The integration test checks whether the call from the application is successful. When using a machine learning model, it is not only the accuracy that should be tested, but also the preprocessing and so on.
Therefore, the Data Processor should be tested independently before the cooperation test. Then, test whether the Model API works properly when used from the application. As for the accuracy, it is good to prepare a data set of a size that is easy to verify and test the accuracy when running the Model API, that is, the actual application, as in the evaluation test above. This is because the following things often happen during the cooperation test.
For this reason, it is advisable to measure accuracy as well as simply function.

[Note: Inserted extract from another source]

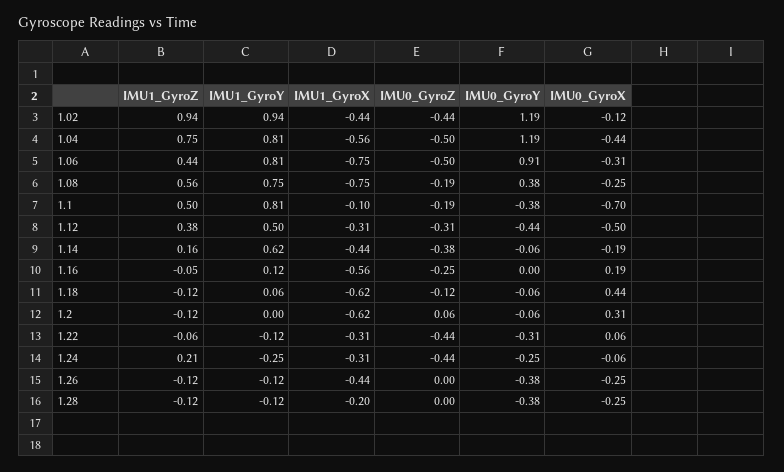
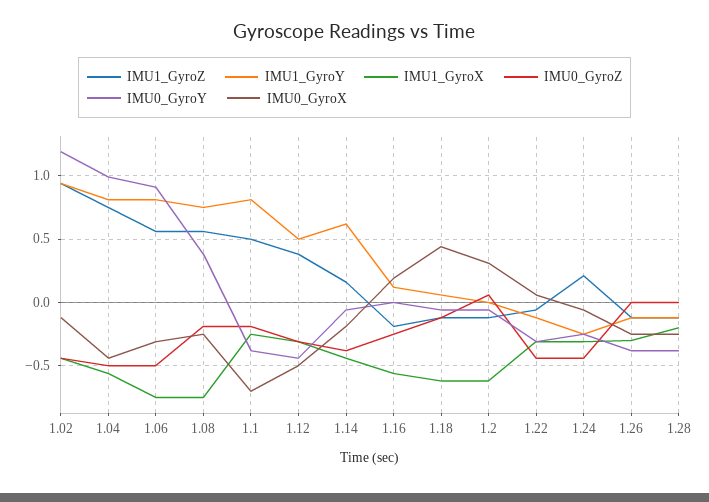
IMU0_GyroY, 1.04: 1.19 -> 1
IMU1_GyroZ, 1.06: 0.44 -> 0.55
IMU1_GyroX, 1.1: -0.1 -> -0.25
IMU1_GyroZ, 1.16: -0.05 -> -0.2
IMU1_GyroX, 1.26: -0.44 -> -0.3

The dataset used to test the accuracy of this Model API is also useful for constantly monitoring the performance of machine learning models. This makes it possible to determine the timing of re-learning / reconstruction, and in that sense, it is recommended to prepare a collaborative test separately from the evaluation test (the data will be a little more actual than the evaluation test).
We will move to the evaluation test when the verification test exceeds the baseline and the cooperation test confirms that the application can be called.
Here, so-called A / B tests are carried out. In the implementation, if necessary, we will train firmly with the amount of data that exceeds the verification test. Then check to see if it has an advantage over existing models.
The indicators checked at the evaluation test stage and the indicators checked at the verification test are very different. At the verification test stage, indicators that represent the performance of the model such as accuracy are checked, and at the evaluation test, KPIs (Key Performance Indicators) in the service such as "user engagement rate" are checked.
Ultimately, it's not about building a highly accurate model, it's about building a model that contributes to the service, that is, adds value to the user. The evaluation test checks this point.
The above is the test method for implementing a machine learning model. In fact, I am doing it through trial and error, so if you have any opinions like this, I would love to hear from you.